Shan19900305 · October 11, 2023, 3:42am

Hi, boss.
For CPU block resources are not free.

pytorch/pytorch/blob/release/1.13/aten/src/ATen/cuda/CachingHostAllocator.cpp#L181


      
              at::cuda::detail::getDeviceIndexWithPrimaryContext();
          if (primary_ctx_device_index.has_value()) {
            device_guard.reset_device(
                at::Device(at::DeviceType::CUDA, *primary_ctx_device_index));
          }
          
          // Round up the allocation to the nearest power of two to improve reuse.
          void* ptr = nullptr;
          C10_CUDA_CHECK(cudaHostAlloc(
              &ptr, c10::llvm::PowerOf2Ceil(size), cudaHostAllocDefault));
          auto block = new Block();
          block->size_ = c10::llvm::PowerOf2Ceil(size);
          block->ptr_ = ptr;
          block->allocated_ = true;
          
          {
            std::lock_guard<std::mutex> g(blocks_mutex_);
            blocks_.insert(block);
            ptr_to_block_.insert({block->ptr_, block});
          }
          return {block->ptr_, reinterpret_cast<void*>(block)};

github.com

pytorch/pytorch/blob/release/1.13/aten/src/ATen/cuda/CachingHostAllocator.cpp#L179


      
          at::OptionalDeviceGuard device_guard;
          auto primary_ctx_device_index =
              at::cuda::detail::getDeviceIndexWithPrimaryContext();
          if (primary_ctx_device_index.has_value()) {
            device_guard.reset_device(
                at::Device(at::DeviceType::CUDA, *primary_ctx_device_index));
          }
          
          // Round up the allocation to the nearest power of two to improve reuse.
          void* ptr = nullptr;
          C10_CUDA_CHECK(cudaHostAlloc(
              &ptr, c10::llvm::PowerOf2Ceil(size), cudaHostAllocDefault));
          auto block = new Block();
          block->size_ = c10::llvm::PowerOf2Ceil(size);
          block->ptr_ = ptr;
          block->allocated_ = true;
          
          {
            std::lock_guard<std::mutex> g(blocks_mutex_);
            blocks_.insert(block);
            ptr_to_block_.insert({block->ptr_, block});

Through there is a API empty_cache can release resource, but this API is not using now.

So why don’t explicit free those resources, and how to ensure resources are not leaked.

ptrblck · October 11, 2023, 3:48am

A caching allocator tries to avoid allocating and freeing memory for each use for performance reasons.
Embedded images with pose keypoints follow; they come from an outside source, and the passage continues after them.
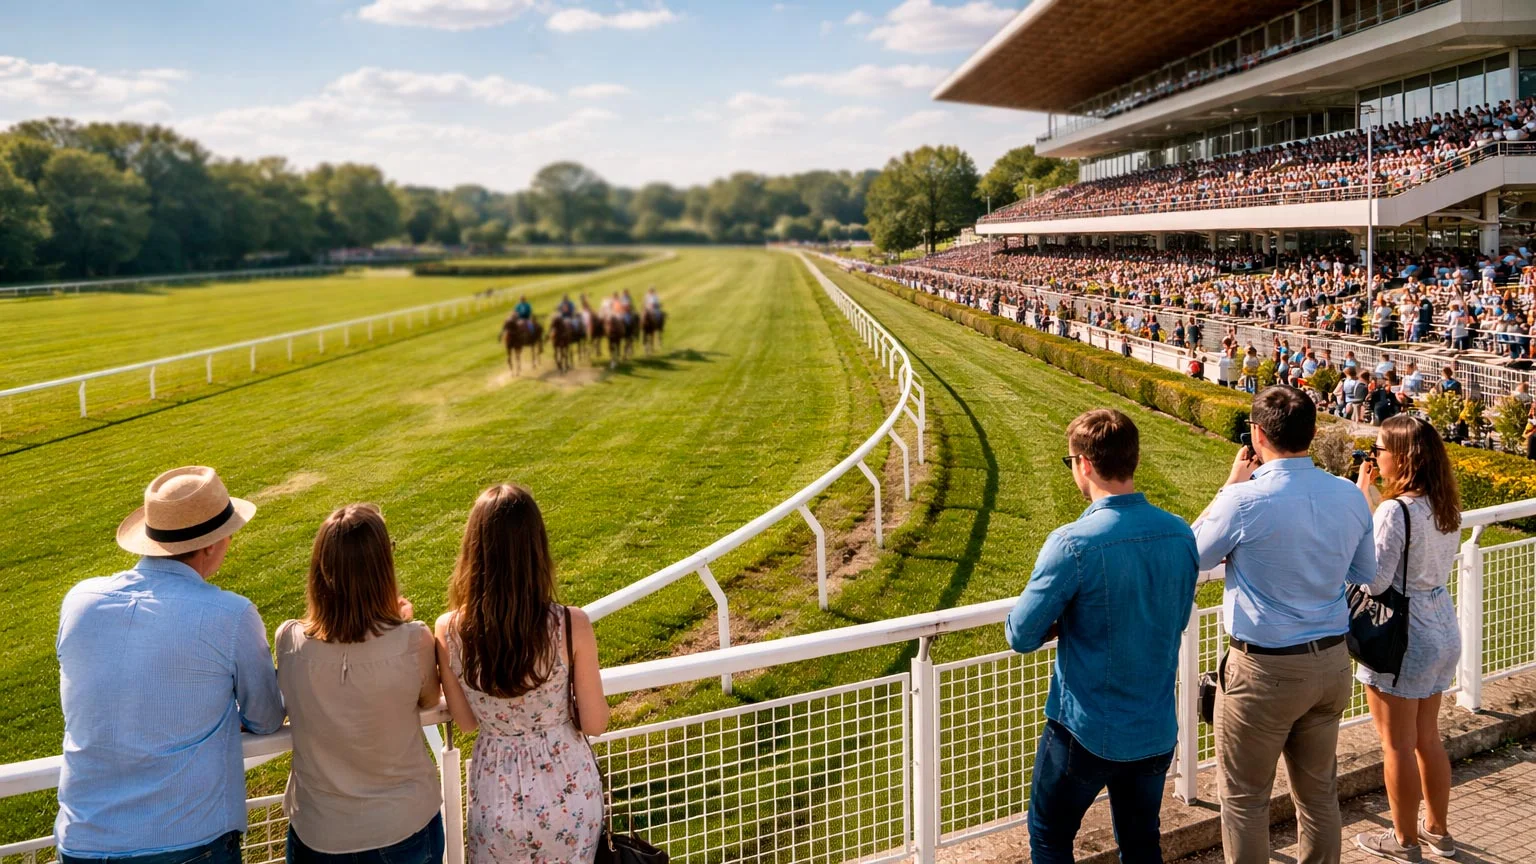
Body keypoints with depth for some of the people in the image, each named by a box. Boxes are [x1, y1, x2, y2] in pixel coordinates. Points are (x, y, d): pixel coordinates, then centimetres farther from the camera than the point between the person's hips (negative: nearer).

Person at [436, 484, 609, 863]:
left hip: (496, 794, 1)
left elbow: (466, 721, -3)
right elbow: (595, 724, -11)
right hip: (568, 789, -1)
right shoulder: (571, 626, -23)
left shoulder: (450, 631, -18)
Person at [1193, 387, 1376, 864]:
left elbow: (1194, 555, -4)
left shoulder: (1246, 501, -22)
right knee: (1319, 790, 21)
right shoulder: (1350, 496, -3)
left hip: (1264, 670, -6)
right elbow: (1365, 576, 11)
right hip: (1332, 663, 6)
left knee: (1244, 798, 10)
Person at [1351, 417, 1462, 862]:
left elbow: (1374, 581, -24)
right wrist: (1370, 504, 6)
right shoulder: (1447, 507, 2)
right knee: (1427, 737, 22)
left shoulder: (1396, 510, -24)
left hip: (1403, 637, -8)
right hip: (1442, 629, 8)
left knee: (1398, 744, 8)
Resources can be freed by explicitly clearing the cache or at the teardown. Also the CUDACachingAllocator will free the cache in case it’s running OOM before retrying the allocation again.

Shan19900305 · October 11, 2023, 4:11am

Yep, this is ok. There are also two questions about this.

CachingHostAllocator don’t free cache when OOM, this will be directly failed;
2)According empty_cache function, just free cudaEvent and pin memory from cudaHostAlloc directly without any device sync, this is OK?
https://github.com/pytorch/pytorch/blob/release/1.13/aten/src/ATen/cuda/CachingHostAllocator.cpp#L283

ptrblck · October 11, 2023, 4:35am

Why would you need a device sync to free page-locked memory on the host?

Shan19900305 · October 12, 2023, 9:06am

In async mode, page-locked memory maybe freed before kernel using this memory.
After read the codes, i found this is safe, because CachingHostAllocator_recordEvent and cudaFreeHost keep page-locked memory alive until kernel finished.
Thanks a lot.